How to complete this task: Start at the line with "вашему адресу обеспечит транспортная" in the records below, stop at the line with "вы можете онлайн в Телеграм-боте или в", and return every line in that span exactly, the two end lines included.

———

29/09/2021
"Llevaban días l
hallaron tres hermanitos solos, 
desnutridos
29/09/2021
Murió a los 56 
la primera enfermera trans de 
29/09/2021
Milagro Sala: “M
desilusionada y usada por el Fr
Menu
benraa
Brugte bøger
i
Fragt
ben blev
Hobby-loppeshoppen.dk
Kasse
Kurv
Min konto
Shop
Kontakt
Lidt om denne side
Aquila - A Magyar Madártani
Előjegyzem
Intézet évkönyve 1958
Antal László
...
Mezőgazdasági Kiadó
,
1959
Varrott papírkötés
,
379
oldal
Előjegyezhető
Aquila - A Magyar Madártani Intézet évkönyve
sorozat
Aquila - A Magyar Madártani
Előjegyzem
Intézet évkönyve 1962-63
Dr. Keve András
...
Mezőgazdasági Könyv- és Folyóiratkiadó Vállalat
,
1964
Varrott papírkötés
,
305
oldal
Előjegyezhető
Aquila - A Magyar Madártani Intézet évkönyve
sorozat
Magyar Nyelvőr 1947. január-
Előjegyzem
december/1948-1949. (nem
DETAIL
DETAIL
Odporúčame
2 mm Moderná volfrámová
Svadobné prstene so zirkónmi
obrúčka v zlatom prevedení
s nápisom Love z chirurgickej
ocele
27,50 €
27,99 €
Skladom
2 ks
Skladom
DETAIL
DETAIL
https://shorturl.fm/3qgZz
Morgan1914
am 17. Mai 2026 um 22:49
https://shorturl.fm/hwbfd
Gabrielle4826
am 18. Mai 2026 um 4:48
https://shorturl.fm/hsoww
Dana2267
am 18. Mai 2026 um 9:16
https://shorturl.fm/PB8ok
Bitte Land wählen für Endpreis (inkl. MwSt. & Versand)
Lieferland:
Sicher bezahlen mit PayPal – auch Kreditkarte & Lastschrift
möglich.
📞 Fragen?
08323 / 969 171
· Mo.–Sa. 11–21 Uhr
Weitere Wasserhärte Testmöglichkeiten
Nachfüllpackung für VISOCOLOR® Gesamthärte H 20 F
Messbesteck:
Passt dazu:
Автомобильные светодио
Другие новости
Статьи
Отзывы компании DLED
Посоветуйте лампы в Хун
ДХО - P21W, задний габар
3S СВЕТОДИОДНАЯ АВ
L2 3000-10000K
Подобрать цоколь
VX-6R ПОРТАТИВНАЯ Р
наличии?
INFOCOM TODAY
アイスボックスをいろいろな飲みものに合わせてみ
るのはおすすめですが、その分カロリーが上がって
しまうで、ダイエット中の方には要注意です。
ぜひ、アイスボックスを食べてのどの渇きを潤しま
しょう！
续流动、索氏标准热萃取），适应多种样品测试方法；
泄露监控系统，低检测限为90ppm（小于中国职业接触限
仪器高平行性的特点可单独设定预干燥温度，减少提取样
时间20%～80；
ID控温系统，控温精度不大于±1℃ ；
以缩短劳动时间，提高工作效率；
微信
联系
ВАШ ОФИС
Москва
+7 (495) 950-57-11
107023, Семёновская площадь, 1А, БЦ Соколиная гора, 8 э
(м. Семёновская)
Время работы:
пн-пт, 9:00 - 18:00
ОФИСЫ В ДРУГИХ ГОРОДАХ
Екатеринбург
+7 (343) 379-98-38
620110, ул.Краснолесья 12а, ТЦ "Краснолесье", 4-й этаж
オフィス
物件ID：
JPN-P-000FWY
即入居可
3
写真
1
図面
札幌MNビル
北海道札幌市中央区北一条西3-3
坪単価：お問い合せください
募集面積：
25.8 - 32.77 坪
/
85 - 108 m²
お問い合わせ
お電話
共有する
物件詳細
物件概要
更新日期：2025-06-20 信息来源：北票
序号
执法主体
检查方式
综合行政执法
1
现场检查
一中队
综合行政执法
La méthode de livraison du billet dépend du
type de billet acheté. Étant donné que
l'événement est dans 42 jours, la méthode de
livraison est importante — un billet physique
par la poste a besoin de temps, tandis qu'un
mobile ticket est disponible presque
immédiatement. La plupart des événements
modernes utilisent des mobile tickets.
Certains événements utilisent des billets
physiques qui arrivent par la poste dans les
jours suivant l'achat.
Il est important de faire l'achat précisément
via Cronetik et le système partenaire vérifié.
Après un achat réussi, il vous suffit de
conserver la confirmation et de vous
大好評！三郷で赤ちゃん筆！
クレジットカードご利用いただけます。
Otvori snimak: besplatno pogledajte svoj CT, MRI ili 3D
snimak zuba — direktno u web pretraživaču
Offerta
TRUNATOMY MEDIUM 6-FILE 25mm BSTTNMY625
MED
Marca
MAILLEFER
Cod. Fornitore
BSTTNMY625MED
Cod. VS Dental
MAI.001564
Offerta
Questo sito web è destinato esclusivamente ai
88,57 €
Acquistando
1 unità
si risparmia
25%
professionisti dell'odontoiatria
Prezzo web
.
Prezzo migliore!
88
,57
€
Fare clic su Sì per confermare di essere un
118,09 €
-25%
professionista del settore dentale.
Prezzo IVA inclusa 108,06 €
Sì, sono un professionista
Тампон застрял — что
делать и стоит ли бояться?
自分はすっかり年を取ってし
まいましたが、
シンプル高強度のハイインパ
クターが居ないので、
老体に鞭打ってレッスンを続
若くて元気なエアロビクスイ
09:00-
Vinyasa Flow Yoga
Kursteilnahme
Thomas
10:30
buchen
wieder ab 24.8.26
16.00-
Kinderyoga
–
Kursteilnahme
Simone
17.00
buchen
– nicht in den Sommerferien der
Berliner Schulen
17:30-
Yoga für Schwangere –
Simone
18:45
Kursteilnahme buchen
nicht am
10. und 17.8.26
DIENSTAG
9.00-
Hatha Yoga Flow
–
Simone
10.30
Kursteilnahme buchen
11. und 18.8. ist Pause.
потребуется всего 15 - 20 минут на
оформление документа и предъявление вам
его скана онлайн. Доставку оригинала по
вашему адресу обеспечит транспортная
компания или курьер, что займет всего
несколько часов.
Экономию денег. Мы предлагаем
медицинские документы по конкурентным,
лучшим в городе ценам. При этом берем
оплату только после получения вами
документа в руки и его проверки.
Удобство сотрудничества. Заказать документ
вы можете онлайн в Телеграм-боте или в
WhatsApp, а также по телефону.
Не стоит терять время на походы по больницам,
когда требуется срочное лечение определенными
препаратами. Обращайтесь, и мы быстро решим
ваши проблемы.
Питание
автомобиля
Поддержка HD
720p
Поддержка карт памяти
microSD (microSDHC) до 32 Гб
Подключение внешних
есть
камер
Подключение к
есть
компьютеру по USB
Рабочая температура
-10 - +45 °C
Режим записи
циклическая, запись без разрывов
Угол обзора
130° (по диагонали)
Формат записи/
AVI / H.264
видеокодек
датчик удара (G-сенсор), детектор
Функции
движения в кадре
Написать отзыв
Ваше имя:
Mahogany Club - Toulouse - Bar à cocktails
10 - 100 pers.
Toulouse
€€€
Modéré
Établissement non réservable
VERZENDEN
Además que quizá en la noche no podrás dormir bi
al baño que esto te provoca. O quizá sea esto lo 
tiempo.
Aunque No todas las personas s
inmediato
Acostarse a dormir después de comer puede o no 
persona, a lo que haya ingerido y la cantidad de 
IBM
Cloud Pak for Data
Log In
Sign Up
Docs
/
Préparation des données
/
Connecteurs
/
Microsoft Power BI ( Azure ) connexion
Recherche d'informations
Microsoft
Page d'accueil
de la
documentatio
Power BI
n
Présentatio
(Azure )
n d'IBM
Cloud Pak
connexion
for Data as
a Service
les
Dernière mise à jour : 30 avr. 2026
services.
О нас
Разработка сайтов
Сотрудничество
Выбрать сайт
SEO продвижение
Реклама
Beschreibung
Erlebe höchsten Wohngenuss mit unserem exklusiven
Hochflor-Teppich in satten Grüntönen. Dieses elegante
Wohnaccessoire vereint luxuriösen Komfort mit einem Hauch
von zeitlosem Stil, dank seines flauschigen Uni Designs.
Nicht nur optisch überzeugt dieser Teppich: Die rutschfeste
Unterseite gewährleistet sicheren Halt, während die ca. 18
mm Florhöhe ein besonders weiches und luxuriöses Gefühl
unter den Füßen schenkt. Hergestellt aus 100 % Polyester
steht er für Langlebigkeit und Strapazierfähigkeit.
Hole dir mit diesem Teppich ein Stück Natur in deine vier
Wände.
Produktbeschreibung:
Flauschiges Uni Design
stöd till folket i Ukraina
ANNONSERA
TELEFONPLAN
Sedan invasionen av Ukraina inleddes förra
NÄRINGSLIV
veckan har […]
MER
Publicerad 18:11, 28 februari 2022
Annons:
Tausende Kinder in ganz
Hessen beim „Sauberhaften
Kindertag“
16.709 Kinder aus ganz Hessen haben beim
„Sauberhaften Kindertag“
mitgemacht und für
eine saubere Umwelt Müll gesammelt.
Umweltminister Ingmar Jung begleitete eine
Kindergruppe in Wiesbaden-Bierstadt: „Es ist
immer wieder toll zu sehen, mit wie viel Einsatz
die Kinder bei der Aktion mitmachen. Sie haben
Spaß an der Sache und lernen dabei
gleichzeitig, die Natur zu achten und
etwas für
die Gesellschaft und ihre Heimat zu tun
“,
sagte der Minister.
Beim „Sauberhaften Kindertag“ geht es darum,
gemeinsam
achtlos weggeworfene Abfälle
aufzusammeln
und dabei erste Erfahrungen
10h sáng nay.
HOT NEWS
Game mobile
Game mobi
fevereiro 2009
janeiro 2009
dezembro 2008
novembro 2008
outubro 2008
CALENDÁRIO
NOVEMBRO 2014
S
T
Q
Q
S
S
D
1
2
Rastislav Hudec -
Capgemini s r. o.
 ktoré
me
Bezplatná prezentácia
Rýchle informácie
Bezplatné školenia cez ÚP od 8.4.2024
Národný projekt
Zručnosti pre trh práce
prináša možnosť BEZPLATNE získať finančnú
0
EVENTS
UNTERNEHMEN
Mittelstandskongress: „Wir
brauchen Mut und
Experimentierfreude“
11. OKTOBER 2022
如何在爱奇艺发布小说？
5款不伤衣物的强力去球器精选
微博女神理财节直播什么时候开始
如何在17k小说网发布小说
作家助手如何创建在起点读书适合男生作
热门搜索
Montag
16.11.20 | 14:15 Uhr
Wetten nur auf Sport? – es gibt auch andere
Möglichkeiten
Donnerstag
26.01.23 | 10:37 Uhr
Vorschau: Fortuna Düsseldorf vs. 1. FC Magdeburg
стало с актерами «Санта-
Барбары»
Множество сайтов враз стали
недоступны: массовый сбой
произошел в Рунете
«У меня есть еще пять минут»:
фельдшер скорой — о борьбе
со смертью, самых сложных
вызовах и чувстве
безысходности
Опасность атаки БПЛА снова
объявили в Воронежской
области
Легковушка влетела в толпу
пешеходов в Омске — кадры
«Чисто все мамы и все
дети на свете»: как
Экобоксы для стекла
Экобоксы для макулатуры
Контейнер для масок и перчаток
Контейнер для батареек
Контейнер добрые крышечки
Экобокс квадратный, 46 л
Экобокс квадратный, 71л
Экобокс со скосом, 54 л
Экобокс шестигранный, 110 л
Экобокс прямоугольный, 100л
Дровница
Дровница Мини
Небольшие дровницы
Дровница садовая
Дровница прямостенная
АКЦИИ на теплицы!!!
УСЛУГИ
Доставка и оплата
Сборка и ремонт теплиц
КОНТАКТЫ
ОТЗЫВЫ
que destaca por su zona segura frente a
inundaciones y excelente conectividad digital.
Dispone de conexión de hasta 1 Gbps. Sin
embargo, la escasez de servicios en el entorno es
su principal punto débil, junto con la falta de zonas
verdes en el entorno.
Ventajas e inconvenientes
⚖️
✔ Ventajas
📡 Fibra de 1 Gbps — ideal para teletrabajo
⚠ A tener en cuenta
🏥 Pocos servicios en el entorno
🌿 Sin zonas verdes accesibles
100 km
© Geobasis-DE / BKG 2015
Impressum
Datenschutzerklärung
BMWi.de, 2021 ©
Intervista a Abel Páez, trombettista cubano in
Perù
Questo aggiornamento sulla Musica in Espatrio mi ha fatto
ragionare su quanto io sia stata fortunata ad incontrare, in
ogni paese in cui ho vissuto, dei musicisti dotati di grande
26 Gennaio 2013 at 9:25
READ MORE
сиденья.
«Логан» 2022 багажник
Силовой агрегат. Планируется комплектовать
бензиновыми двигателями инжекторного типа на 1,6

———

Expected answer:
вашему адресу обеспечит транспортная
компания или курьер, что займет всего
несколько часов.
Экономию денег. Мы предлагаем
медицинские документы по конкурентным,
лучшим в городе ценам. При этом берем
оплату только после получения вами
документа в руки и его проверки.
Удобство сотрудничества. Заказать документ
вы можете онлайн в Телеграм-боте или в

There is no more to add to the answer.